– Что такое? Почему? Выкладывай, что происходит?
– Недавнюю заварушку с ворами помнишь?
– Конечно, есть подозрения?
– Да нет, – нахмурился Соколов, – тупость сморозил, эти обезьяны в жизни не взломали бы наших кодов. Я не уверен на самом деле, что тебе что-то угрожает, просто перестраховываюсь, мне так спокойнее. А ты не вздумай корчить из себя гордеца и ставить мне палки в колеса! – пригрозил он, сверкнув глазами.
– И не подумаю, – тихо ответил Платон, уже морально рухнувший в бездонный колодец отчаяния, находившийся прямо в середине его души. Новость о том, что целую неделю он будет находиться без Насти оказалась столь невероятной, словно до вчерашнего дня он и не жил без нее вовсе.
– Кстати, мой человек уже отогнал машину в гараж, а твой мустанг пригнали на парковку, лови ключи.
Соколов изобразил бросок, но, к счастью, не бросил ключи – Платон настолько оцепенел и не мог шелохнуться, словно вот-вот с ним должна была приключиться падучая болезнь.
– Да что с тобой сегодня твориться-то? – рассердился он не на шутку. – Что стряслось? Неужто нет проблемы, которой я не смог бы решить? Ах да, прости, забыл, дела сердечные, это не по моей части.
Александр вновь попытался поддержать Платона дружеским хлопком по спине, но в последний миг передумал и остановил руку в воздухе.
– Сокол! Сокол! Пятьсот пятый! Срочное сообщение!
Внезапный голос пронзил застывшую тишину комнаты, и Александр пулей метнулся к экрану, нахлобучив наушники. Платон лишь перевел взгляд в ту сторону, но не мог расслышать остальные слова. Да и если бы мог, то все равно не осознал бы, поскольку с каждой минутой он все больше понимал, что сходит с ума.
«Ее увезли! Она подумала, что я ее предал! Бог ты мой, что же мне делать?! Что они там будут делать с ней?! Что же делать мне?!»

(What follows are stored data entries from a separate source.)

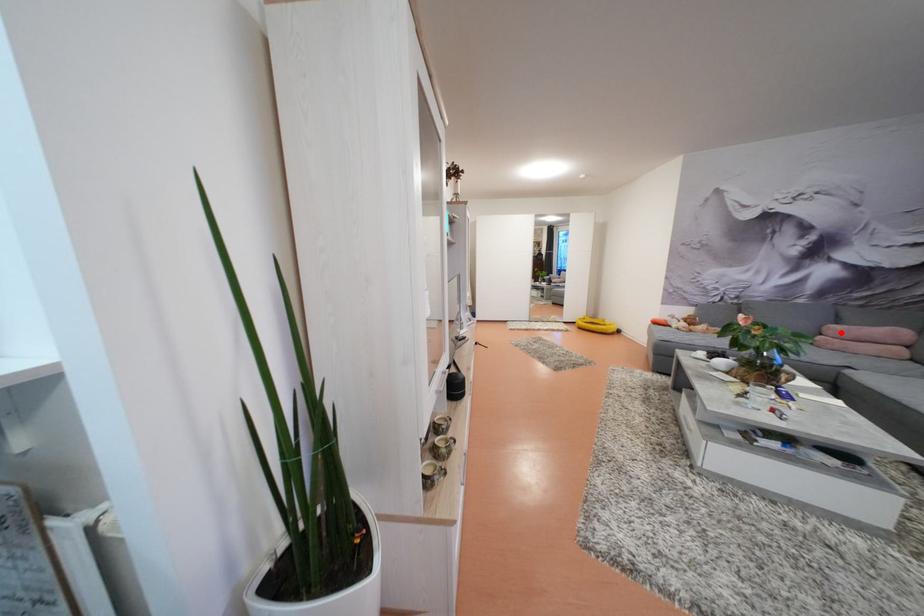
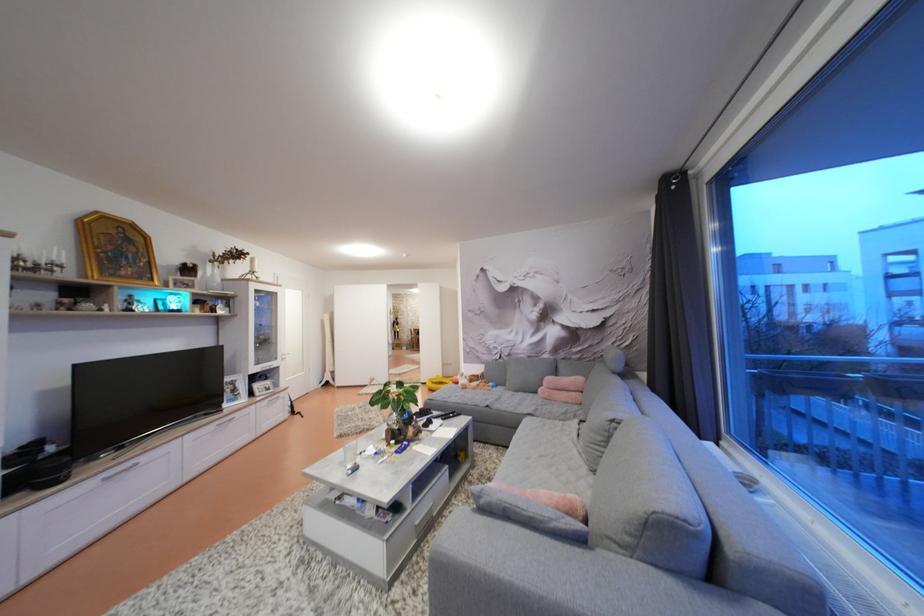
Question: I am providing you with two images of the same scene from different viewpoints. In image1, a red point is highlighted. Considering the same 3D point in image2, which of the following is correct?

Choices:
 (A) It is closer
 (B) It is farther

Answer: (B)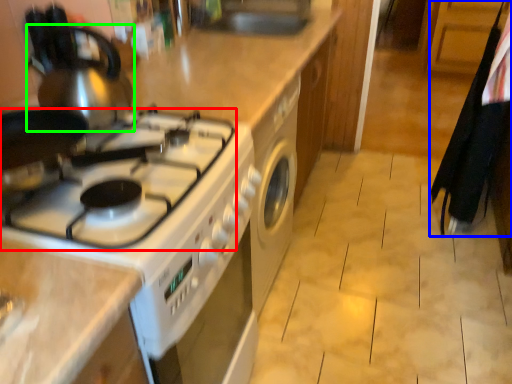
Question: Which object is positioned farthest from gas stove (highlighted by a red box)? Select from laundry (highlighted by a blue box) and tea pot (highlighted by a green box).

Choices:
 (A) laundry
 (B) tea pot

Answer: (A)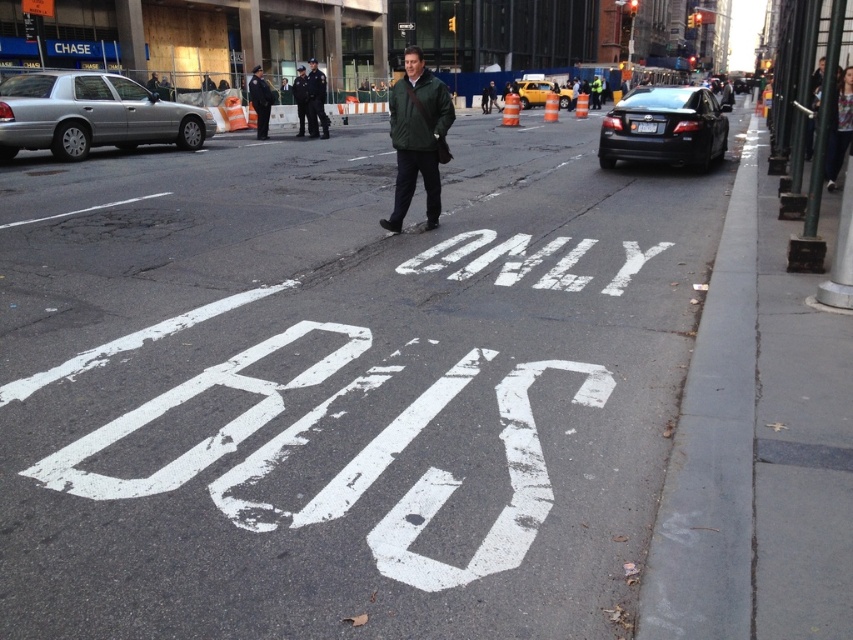
Question: Can you confirm if shiny black sedan at right is smaller than dark blue uniform at center?

Choices:
 (A) yes
 (B) no

Answer: (B)

Question: Which of the following is the closest to the observer?

Choices:
 (A) black leather jacket at center
 (B) yellow matte taxi at center

Answer: (A)

Question: Which point is farther from the camera taking this photo?

Choices:
 (A) (525, 81)
 (B) (496, 284)
 (C) (836, 145)

Answer: (A)

Question: Which is nearer to the shiny black sedan at right?

Choices:
 (A) white painted text at center
 (B) green matte jacket at center
 (C) dark blue jeans at center

Answer: (C)

Question: Is white painted text at center above dark blue uniform at center?

Choices:
 (A) no
 (B) yes

Answer: (A)

Question: Can you confirm if white painted text at center is wider than green matte jacket at center?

Очень много подобных мыслей кружило в голове. Перед глазами все так и плыло, и Платон неохотно опустился на кресло, обхватив голову руками. Минута, две, три, реальность возвращалась, прежние краски наполнили мир, и вот уже сияющее лицо Соколова маячит перед глазами, машет руками, губы складываются то в грозный пучок, то сияют торжественной, но зловещей улыбкой. «Попались сопляки!» – долетало до Самсонова наряду с целым роем матерщины, но смысла он так и не разобрал. Однако голова все больше приходила в себя. Неуверенно поднявшись, он осторожно потрогал себя за голову и огляделся. Соколов уже опять сидел в своем необъемном кресле, раздавая команды направо и налево. Платон попытался незаметно выскочить за дверь, но был остановлен у самого порога.
– Куда направился, больной? – Александр уже стоял позади, хотя секунду назад еще сидел в кресле.
– Я, мне не хорошо, похоже, приболел, голова кружиться. Поеду, наверное, домой.
– А, давай-давай, это дело. Забеги сначала к Семенычу, он тебя осмотрит, поможет, чем сможет.
– Обязательно! Будь здоров!
– И тебе того же! А за машину не беспокойся, после осмотра получишь как новенькую! Кстати, за дверью тебя ждет твой новый друг, и не мешай ему в работе.
Платон кивнул и пообещал всячески содействовать новому телохранителю.
В прихожей Соколова его встретил одетый в черный костюм мужчина худощавого телосложения, с живыми, ясными как кристальная вода глазами, короткой стрижкой и загорелым лицом. Ростом он был чуть ниже Платона, стоял с невероятной выправкой, словно был первоклассным рыбацким поплавком, смотрел уверенно, говорил ровно и четко, да и вообще производил впечатление человека, у которого каждый поворот головы, каждый вздох, взгляд, прожитая секунда находились под жесточайшим контролем безупречно развитого внутреннего аппарата. От одного того, что такой человек находился рядом, Платон почувствовал безопасность и покой, даже на сердце немного полегчало, словно он мог излить незнакомцу все свои горести и тревоги. Телохранитель представился Юрой, просто Юрой, и проследовал вслед за Самсоновым, плавно ступая на почетном расстоянии.